* _Exercise aim_
Please restate the records that follow exactly, skipping their images.

* _Entries provided_
+-------+

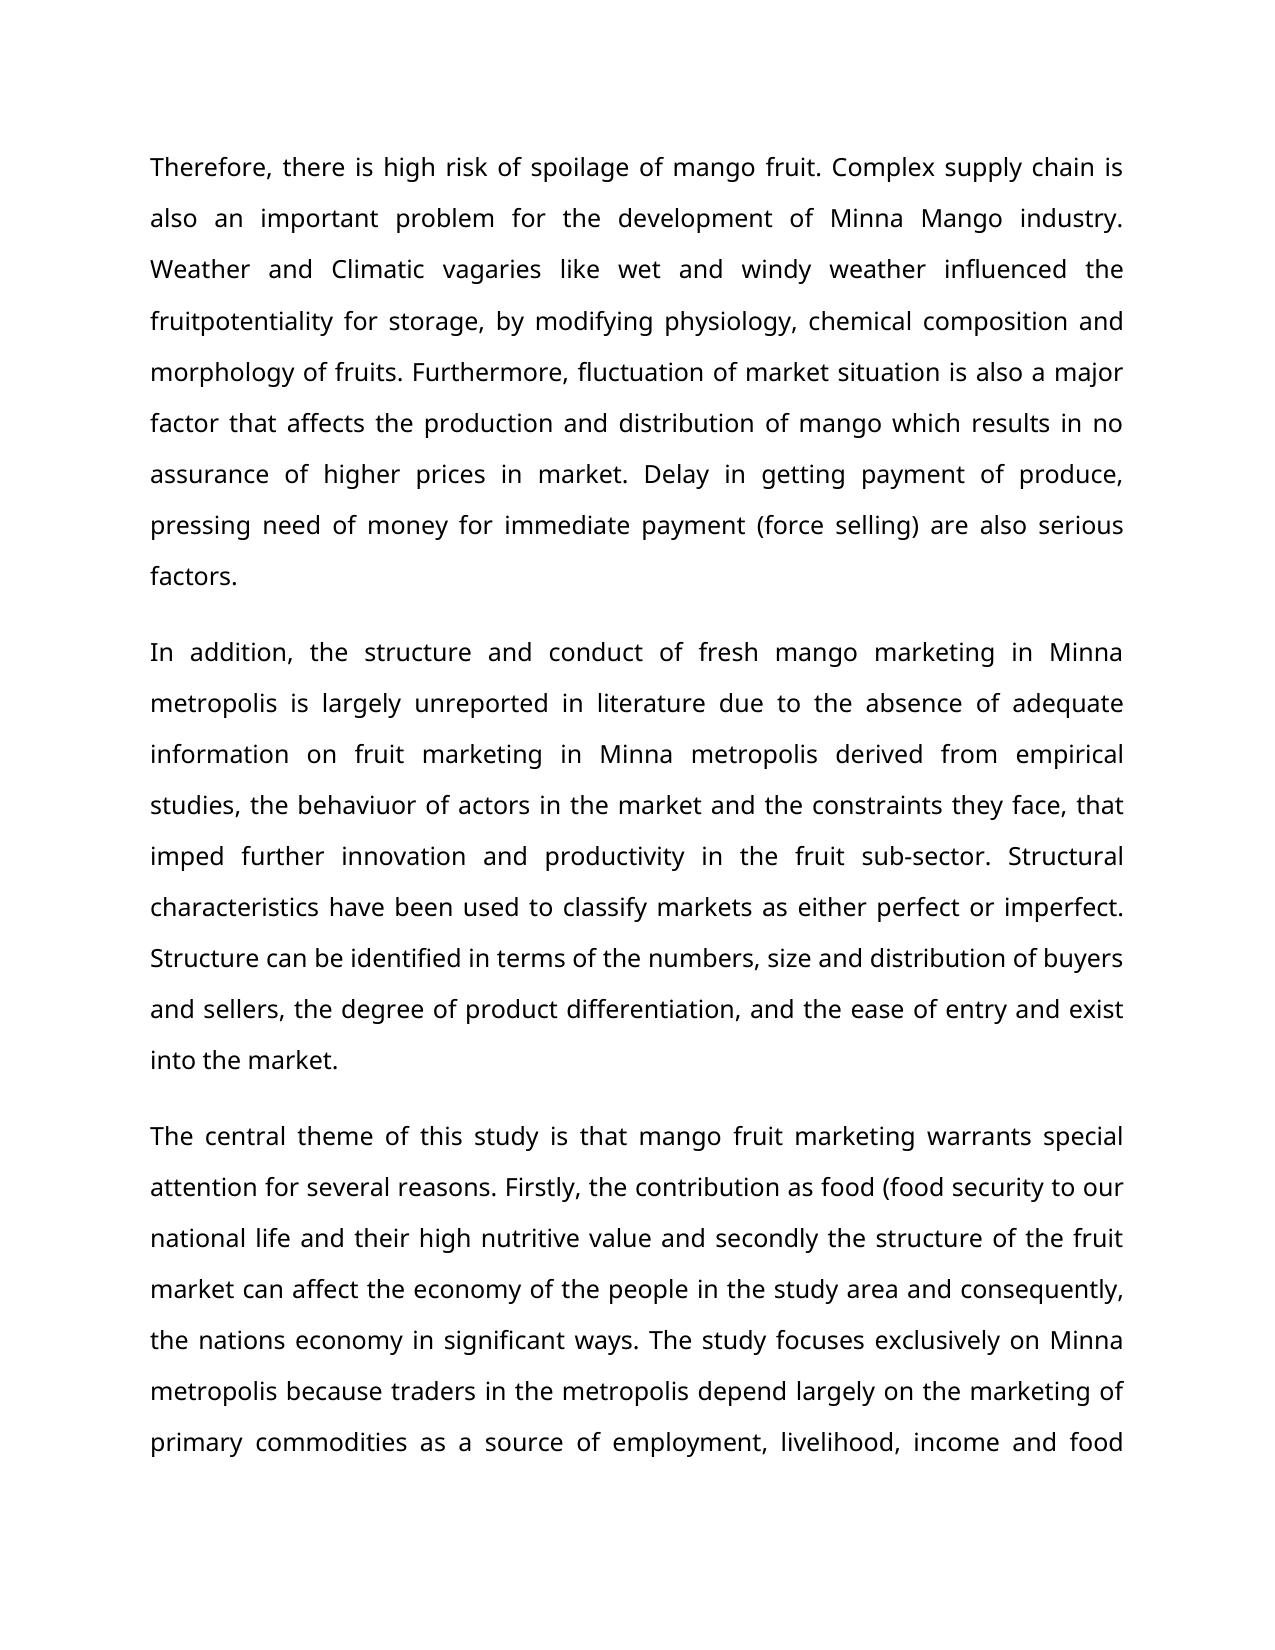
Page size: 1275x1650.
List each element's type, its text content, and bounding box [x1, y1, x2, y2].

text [150, 1119, 1125, 1459]
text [150, 150, 1125, 592]
text In addition, the structure and conduct of fresh mango marketing in Minna metropolis is largely unreported in literature due to the absence of adequate information on fruit marketing in Minna metropolis derived from empirical studies, the behaviuor of actors in the market and the constraints they face, that imped further innovation and productivity in the fruit sub-sector. Structural characteristics have been used to classify markets as either perfect or imperfect. Structure can be identified in terms of the numbers, size and distribution of buyers and sellers, the degree of product differentiation, and the ease of entry and exist into the market. [150, 634, 1125, 1077]
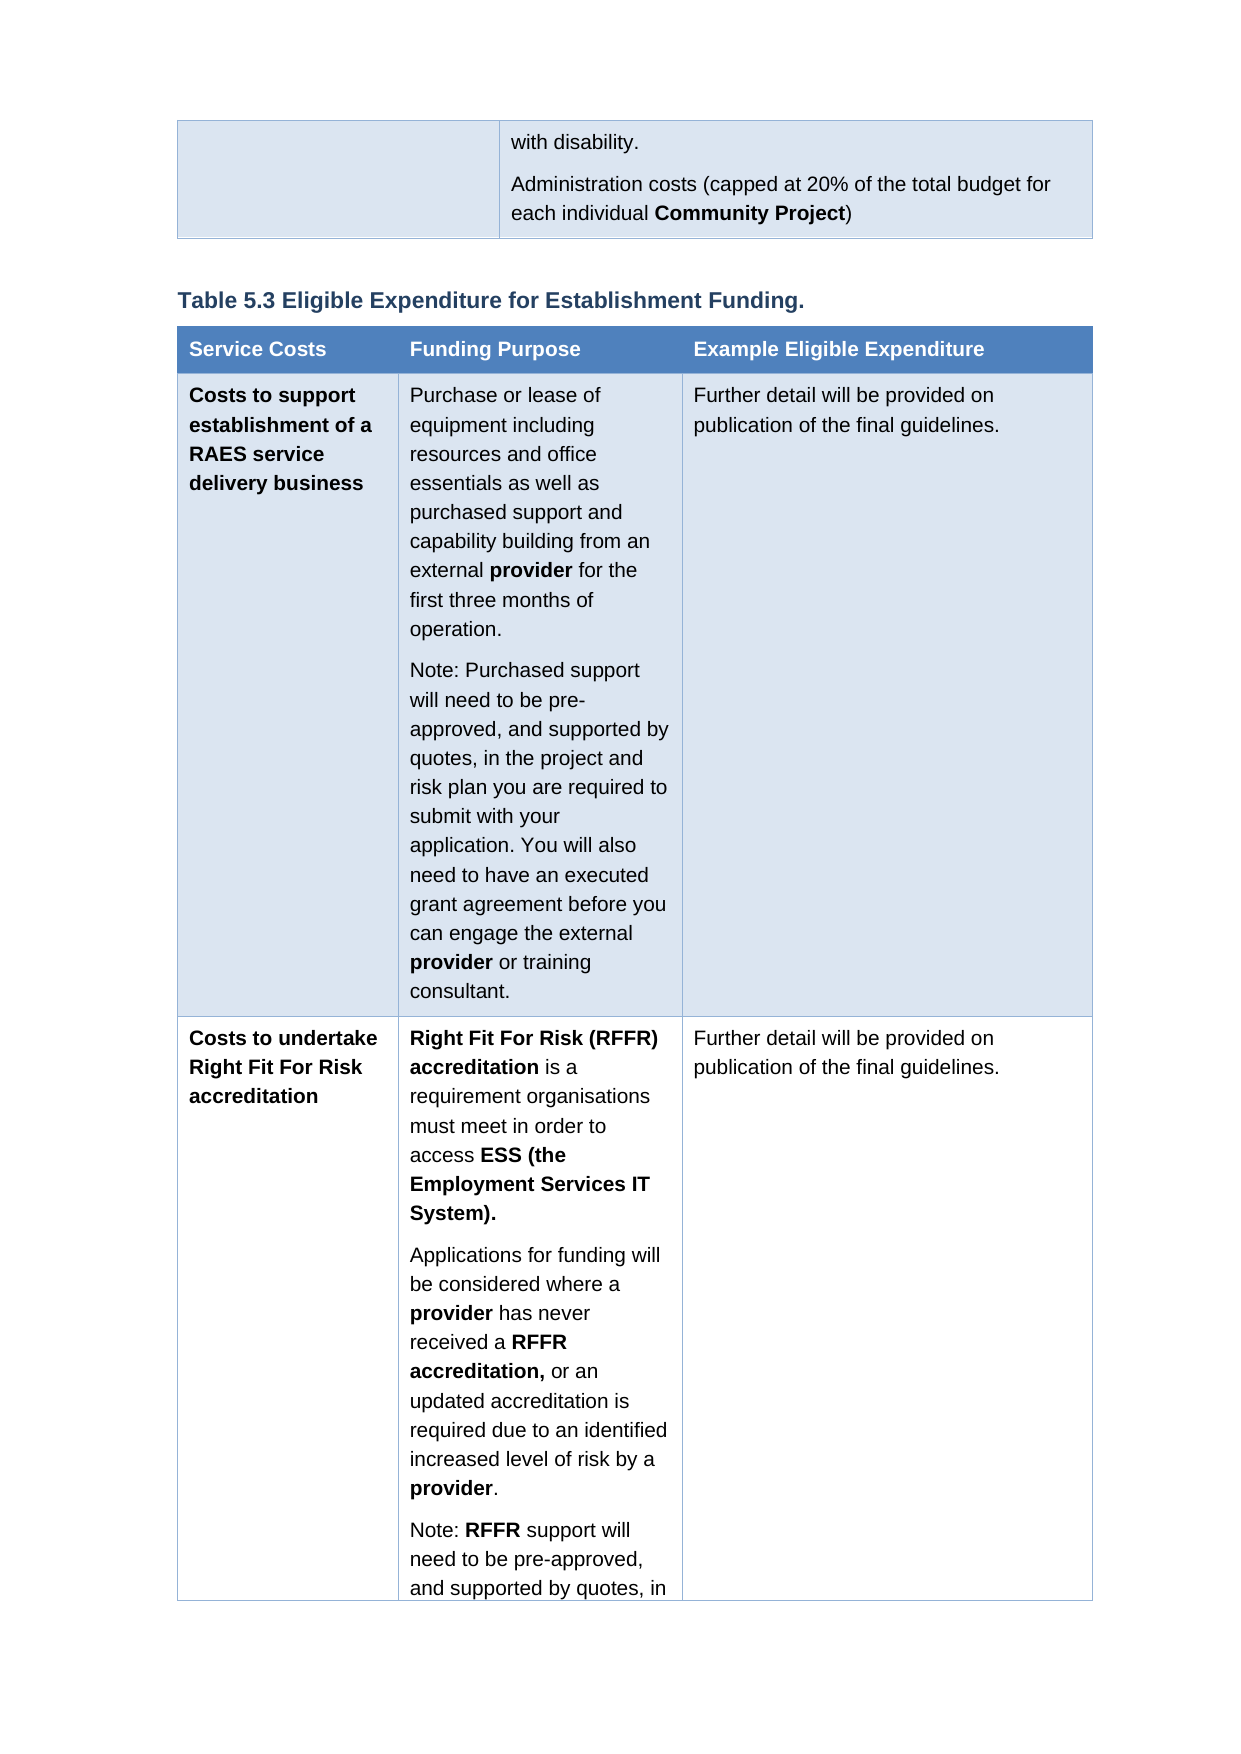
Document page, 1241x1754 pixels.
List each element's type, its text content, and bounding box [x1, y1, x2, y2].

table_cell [399, 1017, 682, 1600]
table_cell Further detail will be provided on publication of the final guidelines. [683, 374, 1092, 1016]
table_cell Purchase or lease of equipment including resources and office essentials as well as purchased support and capability building from an external provider for the first three months of operation. Note: Purchased support will need to be pre-approved, and supported by quotes, in the project and risk plan you are required to submit with your application. You will also need to have an executed grant agreement before you can engage the external provider or training consultant. [399, 374, 682, 1016]
table_header Service Costs [178, 327, 398, 373]
table_header Example Eligible Expenditure [683, 327, 1092, 373]
table_cell Costs to support establishment of a RAES service delivery business [178, 374, 398, 1016]
subtitle Table 5.3 Eligible Expenditure for Establishment Funding. [177, 284, 1092, 313]
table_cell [500, 121, 1092, 237]
table_header Funding Purpose [399, 327, 682, 373]
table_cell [683, 1017, 1092, 1600]
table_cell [178, 1017, 398, 1600]
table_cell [178, 121, 499, 237]
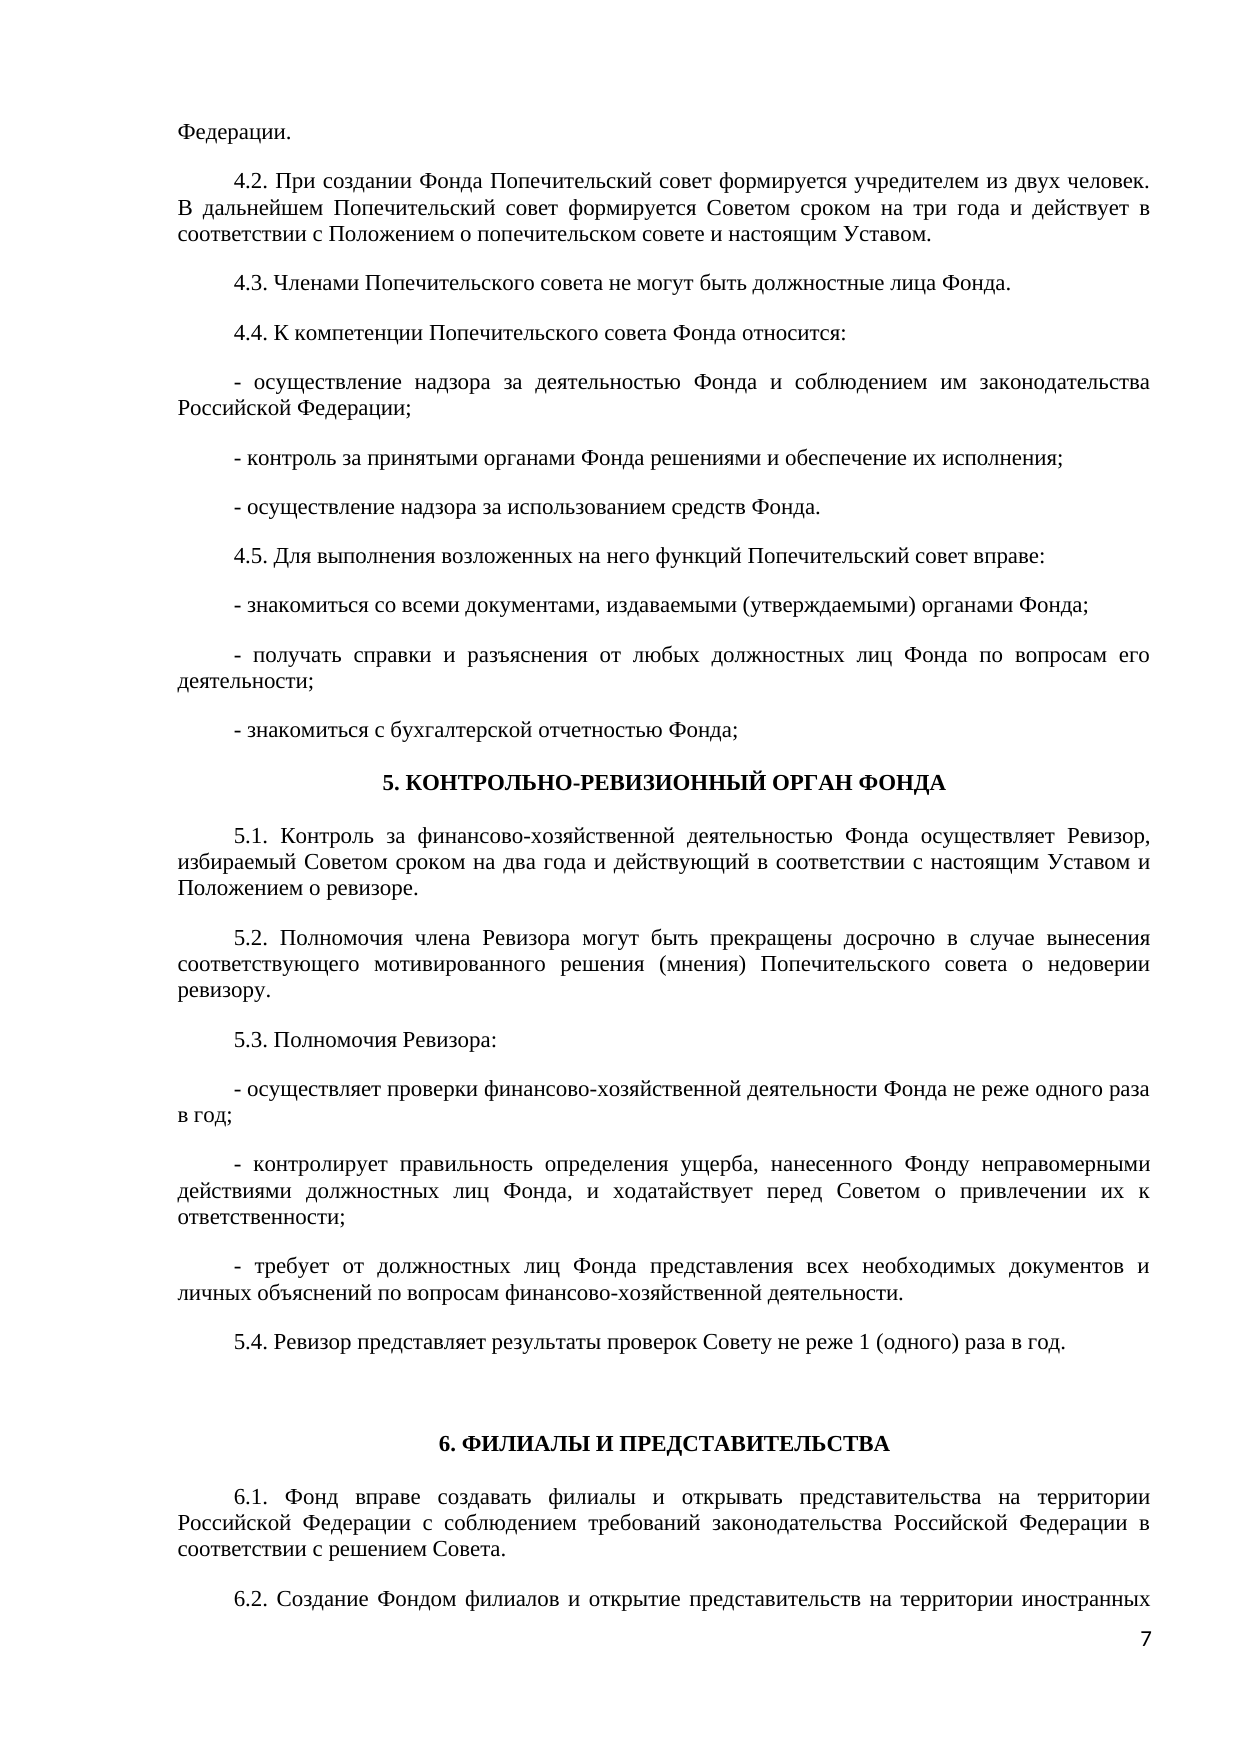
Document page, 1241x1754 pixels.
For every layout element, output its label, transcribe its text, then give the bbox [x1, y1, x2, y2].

+-------+

* _Completed exercise_
Page size: 1275x1650.
List each element's type, its text content, and bounding box [x1, y1, x2, y2].

text [150, 1119, 1125, 1459]
text [150, 150, 1125, 592]
text In addition, the structure and conduct of fresh mango marketing in Minna metropolis is largely unreported in literature due to the absence of adequate information on fruit marketing in Minna metropolis derived from empirical studies, the behaviuor of actors in the market and the constraints they face, that imped further innovation and productivity in the fruit sub-sector. Structural characteristics have been used to classify markets as either perfect or imperfect. Structure can be identified in terms of the numbers, size and distribution of buyers and sellers, the degree of product differentiation, and the ease of entry and exist into the market. [150, 634, 1125, 1077]
Document page, 1241x1754 pixels.
List each element's type, its text content, and bounding box [x1, y1, x2, y2].

table_cell [399, 1017, 682, 1600]
table_cell Further detail will be provided on publication of the final guidelines. [683, 374, 1092, 1016]
table_cell Purchase or lease of equipment including resources and office essentials as well as purchased support and capability building from an external provider for the first three months of operation. Note: Purchased support will need to be pre-approved, and supported by quotes, in the project and risk plan you are required to submit with your application. You will also need to have an executed grant agreement before you can engage the external provider or training consultant. [399, 374, 682, 1016]
table_header Service Costs [178, 327, 398, 373]
table_header Example Eligible Expenditure [683, 327, 1092, 373]
table_cell Costs to support establishment of a RAES service delivery business [178, 374, 398, 1016]
subtitle Table 5.3 Eligible Expenditure for Establishment Funding. [177, 284, 1092, 313]
table_cell [500, 121, 1092, 237]
table_header Funding Purpose [399, 327, 682, 373]
table_cell [683, 1017, 1092, 1600]
table_cell [178, 1017, 398, 1600]
table_cell [178, 121, 499, 237]
Document page, 1241x1754 pixels.
For every layout element, output its label, transcribe its text, then give the bbox [x1, y1, x2, y2].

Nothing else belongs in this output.